The stub is responsible for ensuring that the compressed kernel is loaded at a suitable address. Take a look at efi_relocate_kernel().
My objection is the suitable address is based on a restriction that booting from UEFI doesn't have and information UEFI provides that makes kernel features from head.S (both of them) easier to get around. The kernel doesn't need to be within a particular range of the start of memory, nor does the device tree or ramdisk require being in a particular place. What the code before efi_relocate_kernel does is allocate a maximum-sized-buffer to safely decompress in, which is just a gross way to do it, then crosses it's fingers based on the way it has historically worked - while you might want to assume that the decompression process is quite well defined and reliable, I keep seeing patches come in that stop it from doing weird unsavory behavior - for example decompressing over it's own page table.
The decompressor - and the kernel head it jumps to after decompression - *guess* all the information UEFI could have provided and completely regenerate the environment for the decompressor itself (stacks, hacky memory allocations, cache on, off, on, off, on... fudging locations of page tables, zreladdr fixup, low level debug message output, in context of UEFI - reimplementation of memcpy, memset). It forfeits a more controlled and lean boot process to capitulate to a historical legacy. Since you're taking over the decompressor head.S anyway, why not take control of the decompression process?
It sets up a page table location the hard way (as above.. also patched recently not to decompress over it's own page table). It doesn't need to relocate itself past the end of the decompressed image. It doesn't need to set up the C environment - UEFI did that for it. It makes assumptions about the stack and hacks memory allocations for the decompression.. it turns the cache on, decompresses, then turns it off again... you can just walk through the code under the EFI stub in compressed/head.S and see all this can just fall away.
There's one immediate advantage too, if it's actually implemented and working, which is that for kernel images that are compressed using the standard UEFI compression method no actual decompression code needs to be added to the stub, and the functionality gets the exact length of the required decompression buffer.. that doesn't reduce flexibility in kernel compression as long as there is still the possibility of adding additional compression code to the stub.
The second immediate advantage is that the EFI stub/decompressor can actually verify that the *decompressed* image meets Secure Boot requirements.
Once you get past the decompressor and into the kernel proper head.S, creating the page tables (again) and turning the MMU on, pv table patching.. if you still had the information around, that gets simpler too.
Grant suggested I should propose some patches; sure, if I'm not otherwise busy.
Maybe the Linaro guys can recommend a platform (real or emulated) that would be best to test it on with the available UEFI?
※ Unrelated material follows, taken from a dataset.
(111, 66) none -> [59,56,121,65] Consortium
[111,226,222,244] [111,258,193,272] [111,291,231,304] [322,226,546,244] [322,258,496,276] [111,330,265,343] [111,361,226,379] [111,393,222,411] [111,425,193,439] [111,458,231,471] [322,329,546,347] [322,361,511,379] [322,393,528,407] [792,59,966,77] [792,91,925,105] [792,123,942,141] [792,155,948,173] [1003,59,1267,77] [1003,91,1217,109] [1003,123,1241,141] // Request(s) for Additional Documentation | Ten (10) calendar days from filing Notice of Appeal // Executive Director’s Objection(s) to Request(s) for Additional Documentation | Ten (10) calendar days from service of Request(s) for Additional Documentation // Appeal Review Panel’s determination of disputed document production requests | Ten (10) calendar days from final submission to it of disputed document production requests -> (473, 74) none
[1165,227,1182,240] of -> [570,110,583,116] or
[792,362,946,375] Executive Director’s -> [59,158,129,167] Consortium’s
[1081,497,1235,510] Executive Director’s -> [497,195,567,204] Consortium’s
Most of the guessing is ideally not required to be a guess at all, the restrictions are purely to deal with the lack of trust for the bootloader environment. Why can't we trust UEFI? Or at least hold it to a higher standard. If someone ships a broken UEFI, they screw a feature or have a horrible bug and ship it, laud the fact Linux doesn't boot on it and the fact that it's their fault - over their head. It actually works these days, Linux actually has "market share," companies really go out of their way to rescue their "image" and resolve the situation when someone blogs about a serious UEFI bug on their $1300 laptops, or even $300 tablets.
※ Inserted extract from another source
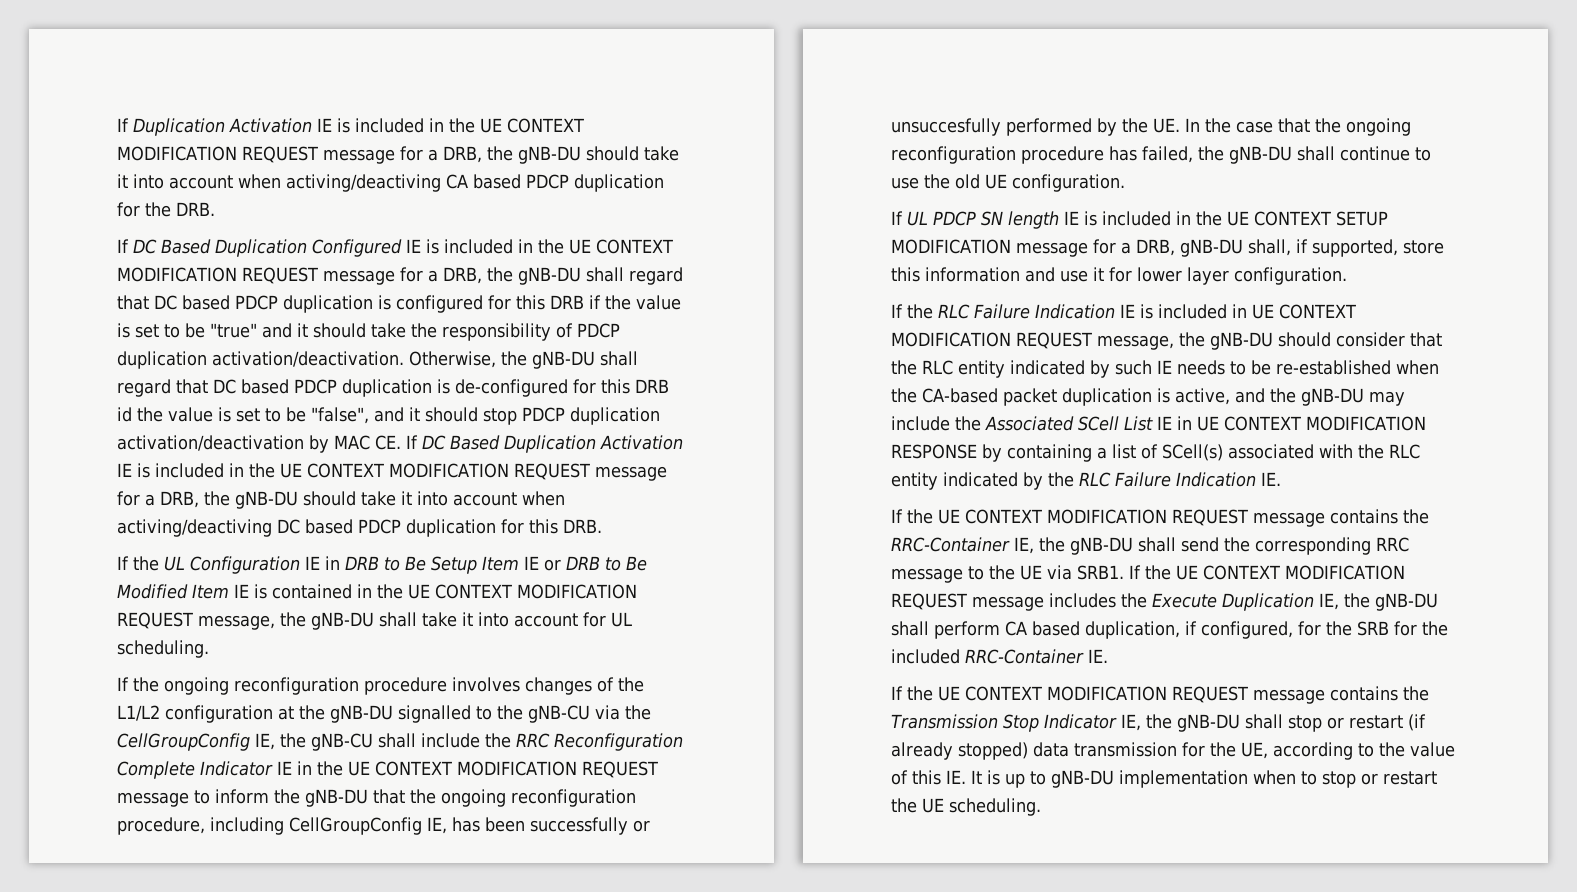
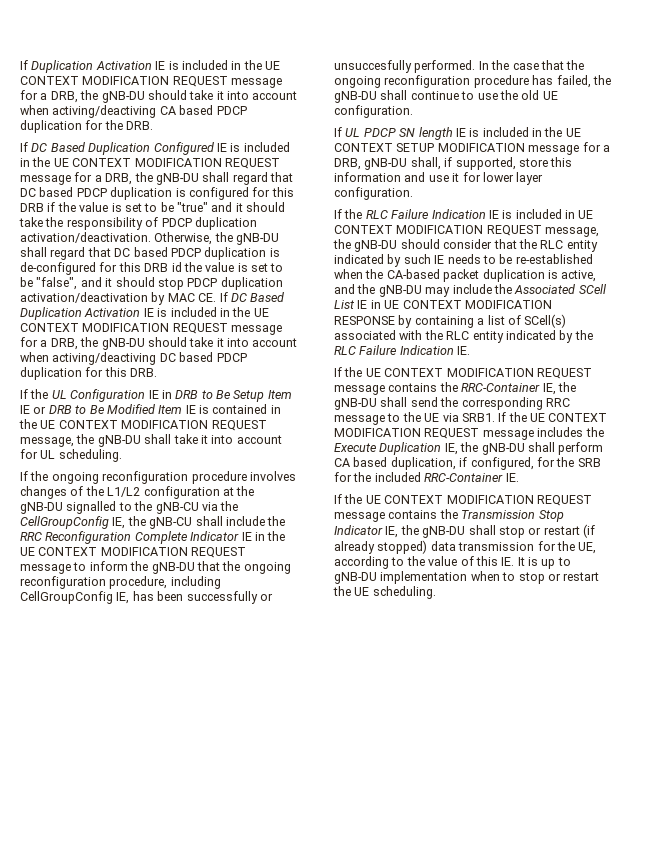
[1006,118,1180,136] performed by the UE. -> [414,60,476,73] performed.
Yeah, that hasn't actually worked out too well for us.
Aside from Teething problems caused by a rush to market ;)
For the "ARM server market" rather than the "get the cheapest tablet/ultrabook out of the door that runs Windows 8/RT" I am sure this is going to get to be VERY important for vendors to take into account. Imagine if Dell shipped a *server* where Linux would brick it out of the box just for setting a variable.. however, if it works the day they ship the server, and Linux gains better support for UEFI booting which breaks the server in question, that's our fault for not doing it in the right way in the first place, and Dell can be just as angry at us as we would be at them. Vendors won't test code that doesn't exist for obvious reasons.
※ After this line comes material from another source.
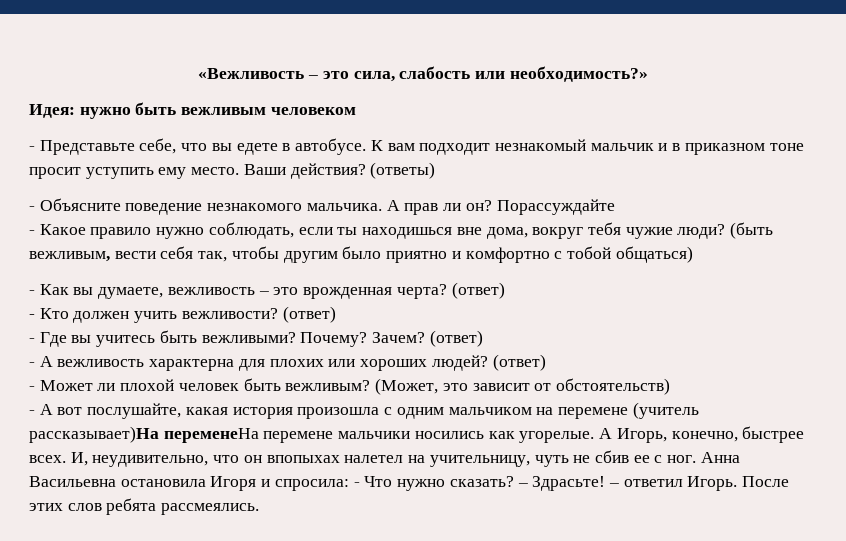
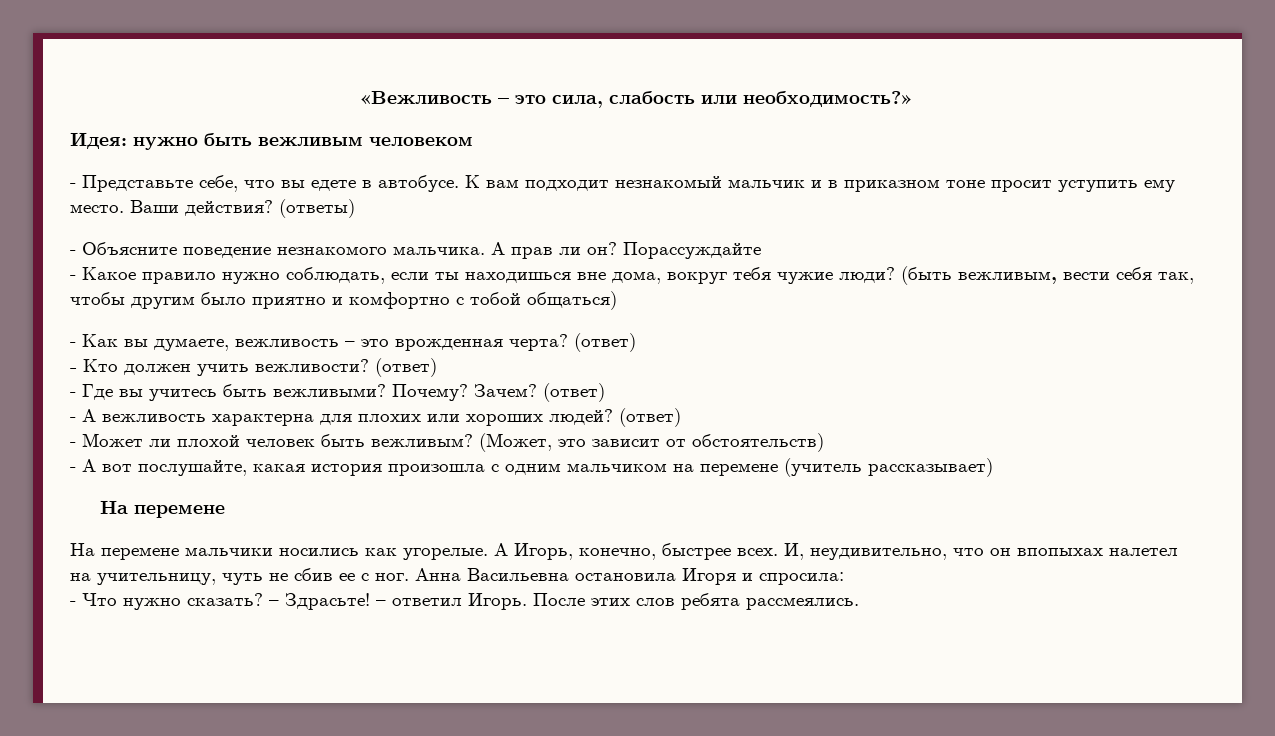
[29,426,259,443] рассказывает)На переменеНа -> [868,458,993,477] [99,500,225,518] [70,543,95,556] рассказывает) // На перемене // На
(349, 485) none -> (844, 578) //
This is what I was trying to get at about them not updating their firmware support for the more firmware-aware method if it works with the "ditch firmware early" method worked well for them (which means the functionality in the firmware never gets stressed and the self-fulfilling prophecy of untrustworthy firmware vendors persists). That firmware quality assurance - if not the code itself - will trickle down to consumer tablets and ARM thin laptop kind of devices.
Ta, Matt Sealey neko@bakuhatsu.net